→ **Work required**
Copy out word for word the lines below, starting with the line that contains "Between sec 4" and ending with the line that contains "Reading left to". Include both of those lines.

Start of Source information

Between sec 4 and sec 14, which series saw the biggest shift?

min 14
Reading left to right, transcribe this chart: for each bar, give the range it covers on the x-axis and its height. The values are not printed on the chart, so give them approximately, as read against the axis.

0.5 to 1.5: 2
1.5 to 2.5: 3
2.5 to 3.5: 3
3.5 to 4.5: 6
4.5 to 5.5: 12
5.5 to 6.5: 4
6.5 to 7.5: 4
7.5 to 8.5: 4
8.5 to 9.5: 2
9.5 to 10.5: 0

End of Source information
Start of Source information

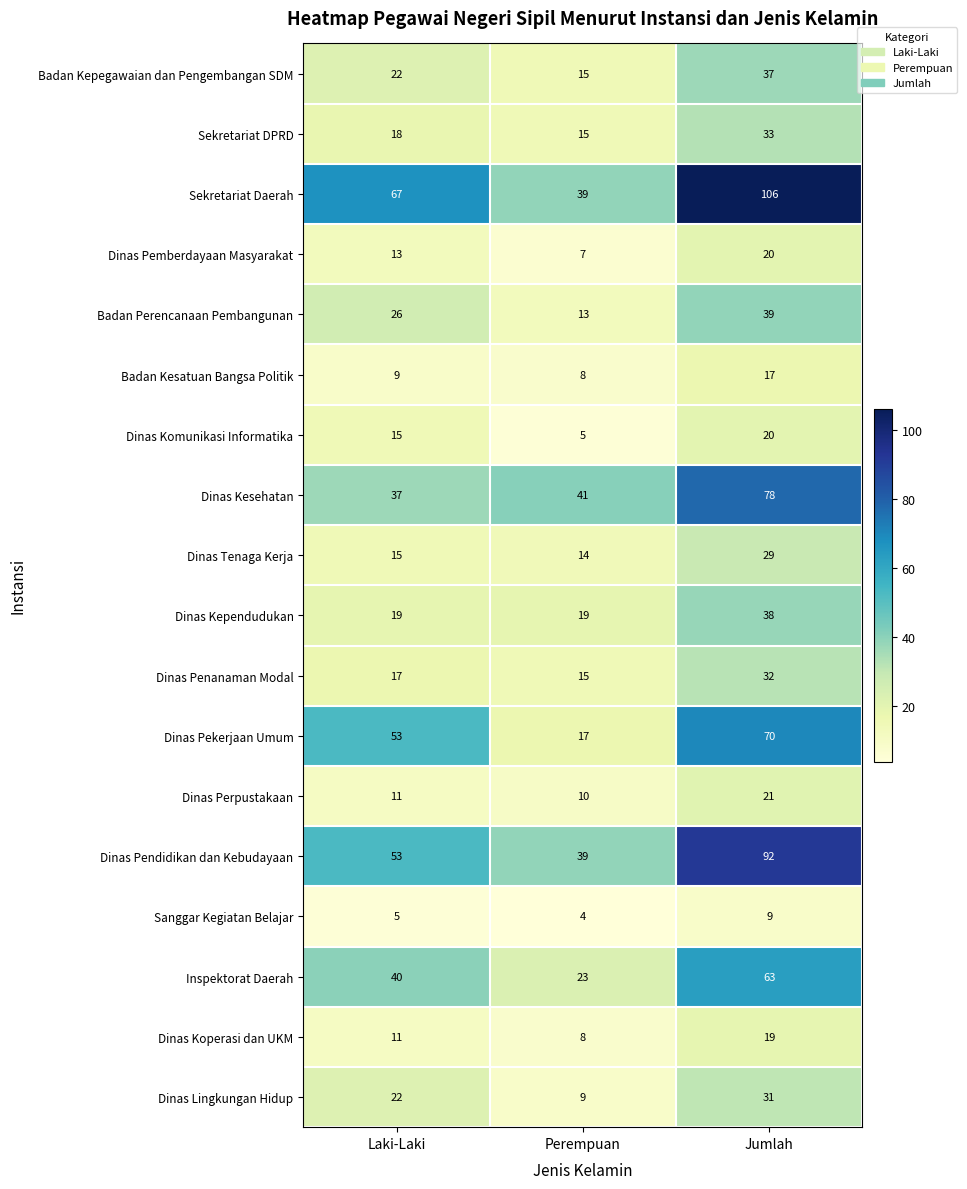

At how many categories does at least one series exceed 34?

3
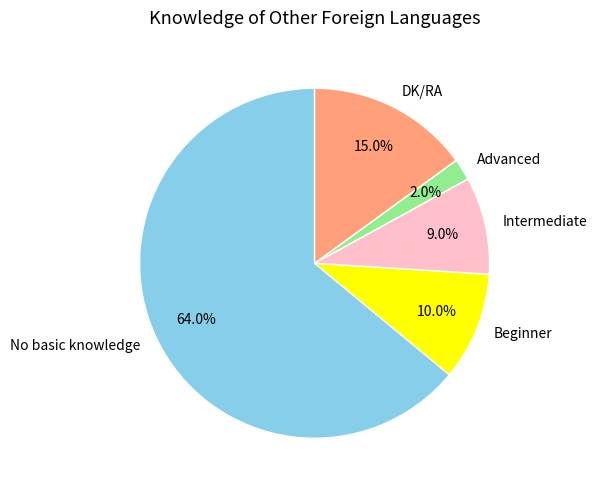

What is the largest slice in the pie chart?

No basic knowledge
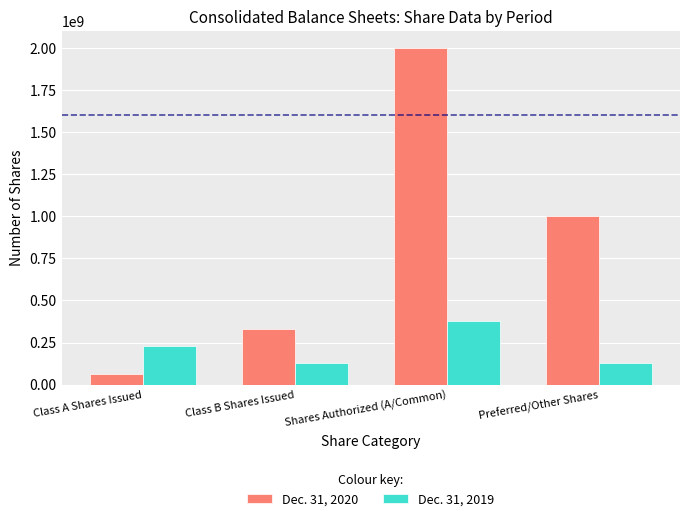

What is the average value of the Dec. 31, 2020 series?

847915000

End of Source information
Start of Source information

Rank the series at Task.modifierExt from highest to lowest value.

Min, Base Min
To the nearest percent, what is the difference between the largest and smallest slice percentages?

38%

End of Source information

→ **Solution below**
Between sec 4 and sec 14, which series saw the biggest shift?

min 14
Reading left to right, transcribe this chart: for each bar, give the range it covers on the x-axis and its height. The values are not printed on the chart, so give them approximately, as read against the axis.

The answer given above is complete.